Statement of problem:
The retry logic in SocketClientInvoker.transport attempts to ensure that the invoker does not get a stale socket on the last attempt by flushing the pool. however, this only discards any currently unused scokets. a second invoker could return a stale socket after the flush, causing the first invoker to fail again on the last retry (with an EOFException). while this seems like an edge case, we can hit it reliably under load with many connections to the same destination. i've patched this class so that the last call to getConnection will never return a pooled connection. we never got the EOFException after applying this fix.
My first comment:
I'm not sure I completely understand this issue.
I suspect that the reason EOFExceptions are appearing is related to some odd behavior in ObjectInputStream. It seems that once an ObjectInputStream times out, all subsequent readXXX() calls will throw an EOFException, even if the other side is alive and well.
It's certainly possible for one thread to return a socket to the pool while another socket is trying to extract one. My question is how timed out sockets are going back into the pool. A timeout in versionedRead() should result in a SocketTimeoutException, which would be caught by the catch (Exception ex) clause in transport(), which would throw the socket away.
Also, the MicroSocketClientInvoker.flushConnectionPool() method first appears in Remoting 2.0.0, but the 1.4.6.GA is given as the "affects version".
James, if you're listening, could you supply more information?
ah, my bad. i forgot that our library already includes patches backported from the 2.0.0 release, one of which is the flushConnectionPool() addition to the SocketClientInvoker (ported from the MicroSocketClientInvoker).
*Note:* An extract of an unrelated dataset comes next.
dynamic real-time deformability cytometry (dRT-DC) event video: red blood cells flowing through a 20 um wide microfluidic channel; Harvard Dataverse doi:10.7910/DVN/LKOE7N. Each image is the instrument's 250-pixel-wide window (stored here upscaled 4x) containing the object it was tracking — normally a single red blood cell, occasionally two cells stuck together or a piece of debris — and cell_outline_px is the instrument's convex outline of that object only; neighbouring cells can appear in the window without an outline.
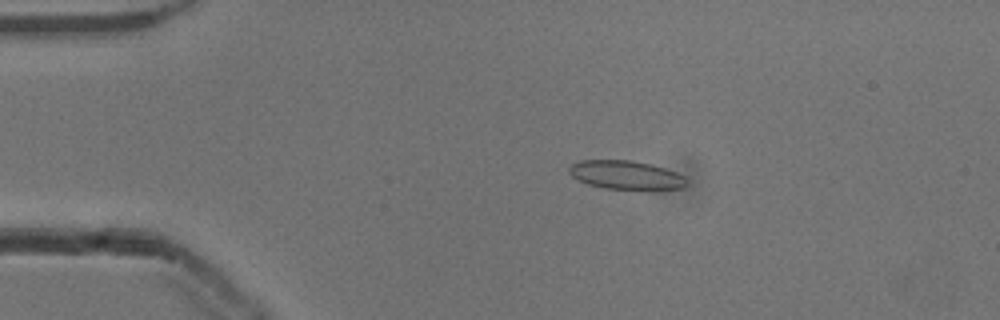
{"species": "common noctule bat (a hibernating species)", "species_latin": "Nyctalus noctula", "temperature_condition": "cold", "stored_images_in_passage": 45, "camera_frame_rate_fps": 3000, "um_per_image_px": 0.085, "animal": {"sex": "male", "body_mass_g": 13.3}, "frame": {"image": 1, "passage_image": 2, "time_ms": 0.333, "image_size_px": [1000, 320], "cell_outline_px": [[688, 184], [684, 188], [604, 188], [588, 184], [572, 176], [568, 172], [568, 168], [572, 164], [580, 160], [632, 160], [652, 164], [676, 172], [684, 176], [688, 180]], "centroid_in_image_um": [53.2, 14.85], "position_along_channel_um": 31.8, "area_um2": 19.36}}
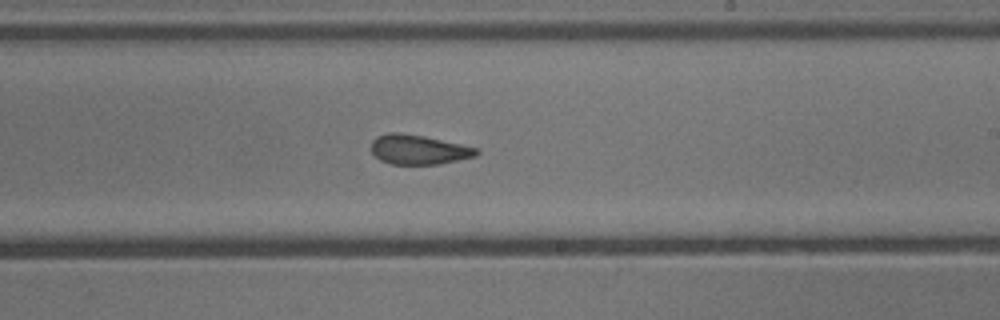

anyway, a little more background on our use case. we are running a service which is getting hit by multiple threads on many different boxes, easily maxing out the connection pool under peak load. this reveals a number of problems in the socket pooling algorithm, which led us to backport code which fixed some of the issues. this patch applies to that backported code, so probably really applies to the 2.0.0 release series. what i think is happening under load, however, is that a socket which is near the end of its useful life is added to the pool after the flush has been called (there's heavy turnover in the pool because of the high load). the socket did not fail for the previous caller, so is not closed, but fails when retrieved from the pool post-flush. this causes the client to run out of retries and fail the call with an EOFException. the changes i made force the client to ignore any pooled connections on the final retry, which solved the problem in our application.
James, thanks for responding. I'm not sure I understand what you mean by "a socket which is near the end of its useful life". Here's a conjecture. In release 1.4.5 we fixed a problem that allowed ServerThread's to leak, in the sense that they could end up in limbo in a non-running state. But on the client side the connection would look usable, so it would get picked for an invocation which would eventually time out. It sounds like you have a mixture of old and new code, so I'm wondering if you have an older version of ServerThread.run().